How much creative control do you have over your films?

Absolute. At this stage, for me to go into a situation where I don’t have final say would be ridiculous. I fought for this for so long. I’m not that stupid not to listen when somebody has proper suggestions. But I refuse to be put into a harness before I start to move.

Unfortunately, it’s become standard procedure that “final cut” is in the hands of the producer, not the director. Who are these producers? They don’t make the films; where does their knowledge come from? Hardly any of them ever read a book. And they don’t read scripts, they read synopses. These are the people who then engage someone to pour his heart out, to make a film and then say, “Cut here, cut there”. I don’t know of anyone else in Australia who insists on the degree of artistic control that I do.

If this film in the States comes off, of course that will be the very first question that comes up.

Do you improvise much on the set, is there enough flexibility for that?

I think people who don’t do that are not film makers. I think you make a film “in the making”. It’s absolute lunacy to have to sign every page of script and translate it onto film. My films are always better than my scripts.

I do have great faith in the actors. I always need and want the right to change the script when a word does not suit them. I also find that when you know somebody’s strengths and limitations it is much better to work within that than go get another person. But I do think it works on trust. If an actor or an actress doesn’t trust you, or can’t get totally into the script or the film, it is pointless to proceed. They have to have faith in you.

Within the film industry, you’re often described as the “champion of the personal film” …

It has something to do with using some of your own life, your own deeper thoughts and silences and putting them onto film. Within every individual there are so many darker, deeper grounds that are rarely explored, that we are conditioned to ignore and neglect. They are what can make us so very rich. Whether they are positive or negative grounds, I don’t care. To stir those a little is my aim.

Obviously relationships are important to you. All of your feature films deal in some way with the relationship of a couple.

I think despite the fact that we behave very badly at times, we are the only species on this planet who can exchange emotions. And have feelings. I used to really dwell on that, I don’t anymore. I had a very grim background but I had a very loving mother. She gave me a constant belief that in spite of everything people are good and I’m very grateful to her for that.

In the States they asked me once, in front of a lot of other people, whether I had a mother complex.
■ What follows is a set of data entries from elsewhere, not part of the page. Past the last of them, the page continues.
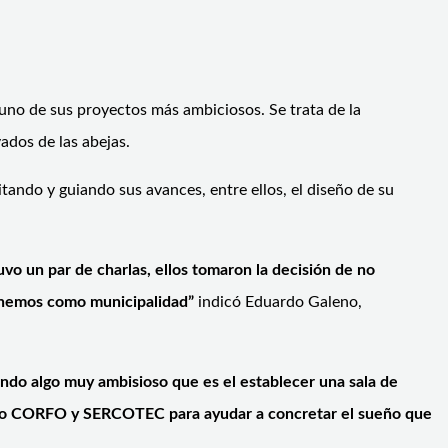
uno de sus proyectos más ambiciosos. Se trata de la
ados de las abejas.
tando y guiando sus avances, entre ellos, el diseño de su
uvo un par de charlas, ellos tomaron la decisión de no
enemos como municipalidad”
indicó Eduardo Galeno,
ndo algo muy ambisioso que es el establecer una sala de
como CORFO y SERCOTEC para ayudar a concretar el sueño que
I didn’t know what to say. Suddenly I turned around and said, “Well, is there one man here who has not got a mother complex?” Nobody raised their hands.

The screenings of My First Wife were very traumatic to a lot of people in the States because there, even more so than here, so many people have gone through (breakups). And this whole idea of making the man weaker is, in a way, very American. But it wasn’t done consciously.

My own world at the moment embarrasses me. I find it very embarrassing to suddenly be somebody. I didn’t do any interviews for a long time. But there are a lot of things you can say that you never had a chance to before.

Sometimes when I hear myself talk, I think, what an egomaniac! I can assure you it’s not like that at all. I go through absolute amazing hell.

When I’m making a film, I detest it. It’s a dreadful time. I get so involved. If in the end it takes too long, you just get physically exhausted. It’s constantly at you, it’s alive! For a few days it’s a very exciting process, then it drains you. I wish someone else could teach me how to do it.